AUF REISEN | Kyoto – Meine Highlights

Genau wie in Osaka, blieb ich etwa vier Tage in Kyoto. Ich übernachtete bei mir bis dahin völlig fremden Couchsurfern und bekam so die Möglichkeit noch tiefer in die japanische Kultur einzutauchen. 

Mein erster Host Yuma fuhr mich mit dem Auto zum goldenen Tempel, Kinkaku-Ji. Der Tempel sieht wunderschön aus und auch der Garten ist toll, aber leider komplett von (überwiegend asiatischen) Touristen überlaufen und sehr voll. Den Tempel kann man außerdem nicht von innen ansehen. Dennoch ist es schön ihn gesehen zu haben.

Nachdem ich den Tempel angesehen hatte, holte Yuma mich ab und fuhr mit mir in ein japanisches Restaurant, in dem stilecht auf dem Boden sitzend gegessen wurde. Hierzu sollten wir die Schuhe ausziehen. Serviert wurden überwiegend Nudelgerichte, die extrem gut schmeckten. Leider habe ich mir den Namen nicht gemerkt, aber das Essen in diesen tradionellen japanischen Restaurants hat mir nicht nur dieses Mal am besten geschmeckt. 

Kyoto
Kyoto
Kyoto

Gestärkt fuhren Yuma und ich zum Arashiyama Bamboo Forest. Ich hatte viel erwartet und bekam leider wenig. Auch dieser Ort war komplett überlaufen von Touristen und statt Bambuswald-Idylle erwarteten uns Menschenmassen. Die Gegend um den Bambuswald war allerdings sehr schön und so spazierten wir durch den Stadtteil Arashiyama und landeten schlussendlich im Iwatayama Monkey Park. In dem Park, der eigentlich ein Berg ist, leben wilde Schneeaffen, die man aus einer Hütte mit Nüssen und Apfelschnitzen füttern kann. Von dem Berg hat man zudem eine atemberaubende Aussicht über Kyoto. Definitiv eines meiner Highlights.

Ich blieb zwei Tage bei Yuma und zog dann zu Yohei um.
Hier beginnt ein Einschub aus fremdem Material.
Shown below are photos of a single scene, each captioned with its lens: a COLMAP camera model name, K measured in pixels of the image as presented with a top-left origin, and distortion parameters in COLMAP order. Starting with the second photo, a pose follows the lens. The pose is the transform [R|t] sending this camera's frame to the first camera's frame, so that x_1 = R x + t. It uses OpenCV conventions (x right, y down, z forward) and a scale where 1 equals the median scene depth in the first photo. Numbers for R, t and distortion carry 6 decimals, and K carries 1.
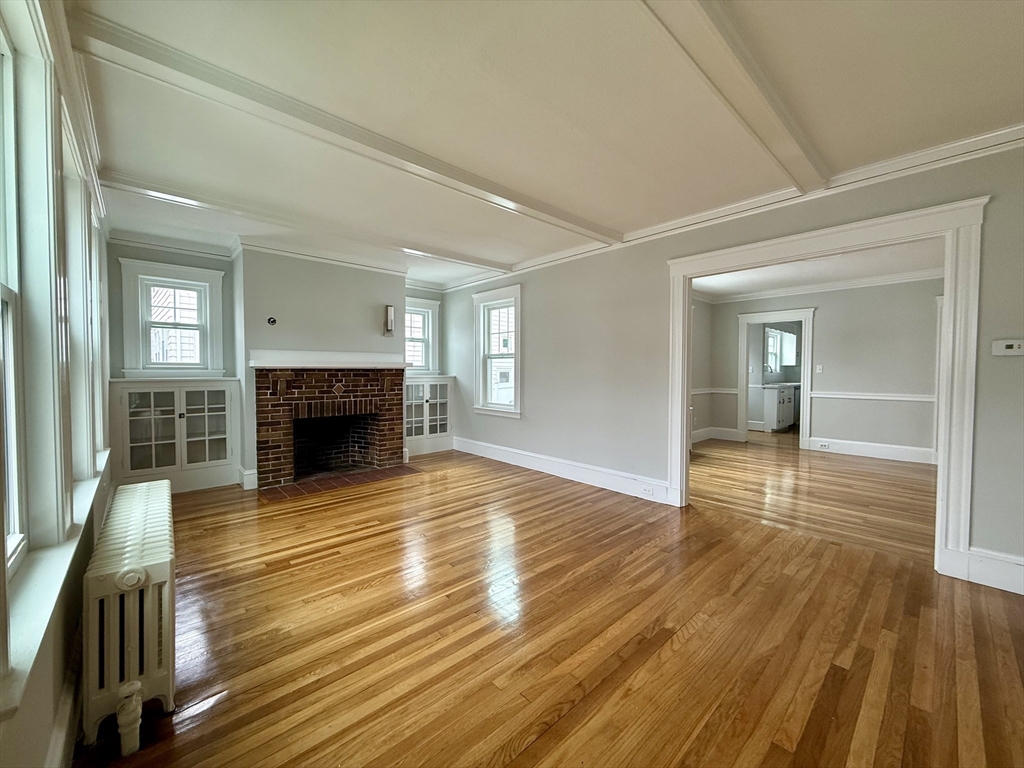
lens RADIAL K [[403.4, 0, 504.3], [0, 403.4, 386.9], [0, 0, 1]] dist [0.001797, -0.000291]
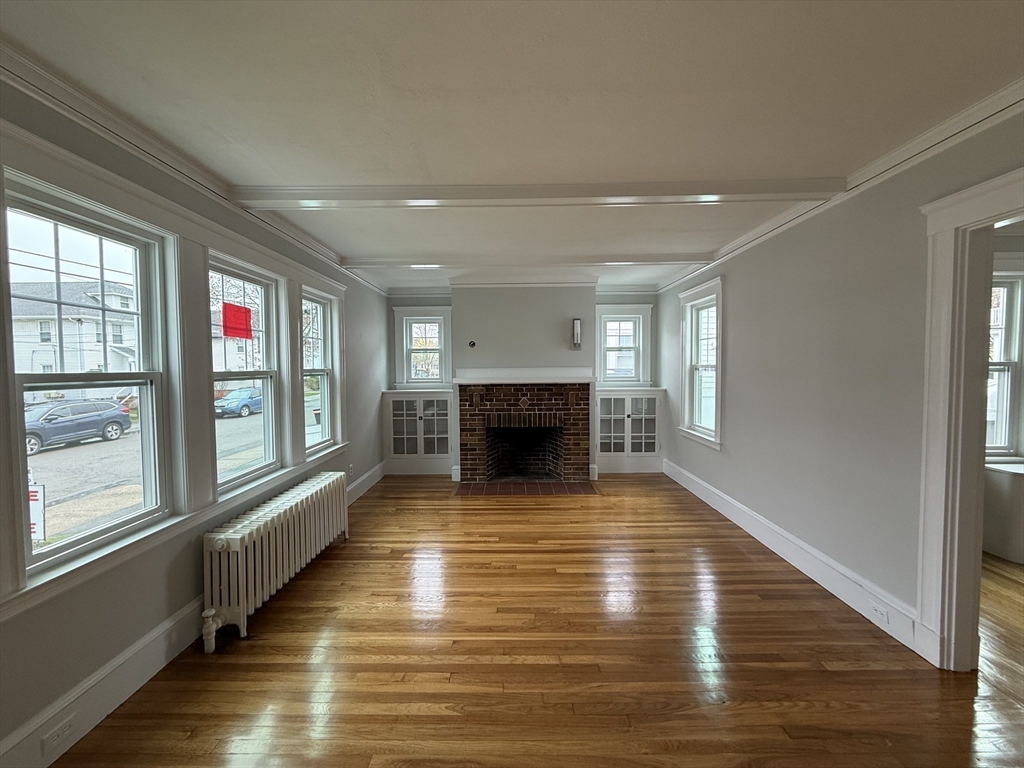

Yohei war Schaffner und steckte mir unter der Hand Fahrkarten für die Bahn zu, sodass ich nahezu kostenfrei durch Kyoto fahren konnte. Außerdem chauffierte er mich mit seinem Motorroller über die nächtlichen Straßen Japans. Nachdem ich bei ihm eingezogen war, besuchte ich den Fushimi Inari-Schrein. Auf nahezu jedem Kyoto-Bericht taucht dieser Schrein auf und das zu Recht: Die unzähligen roten Tore sind beeindruckend und der angrenzende Bambuswald viel viel schöner als der in Arashiyama. Die Steinskulpturen erzeugen eine mystische Stimmung, ich habe mich ein wenig gefühlt wie in dem Setting von „Mein Nachbar Totoro“. 

Kyoto
Kyoto
Kyoto

An meinem letzten Abend machte ich mit Yohei einen langen Spaziergang durch Gyon. Gyon ist das Geisha-Viertel und ich habe gleich zwei echte Geishas gesehen. Die alten Holzhäuser lassen die Großstadt eher wie ein süßes Dorf wirken und ich habe wirklich verstanden, warum alle Leute Kyoto so lieben, als ich dort war. Zu meinem Glück stand bei meinem Besuch die Stadt in der vollen Kirschblüte und das hat es natürlich noch schöner gemacht.

Wenn ihr Japan besucht, dann würde ich euch unbedingt empfehlen Kyoto nicht auszulassen, denn die Stadt war definitiv eines meiner Highlights.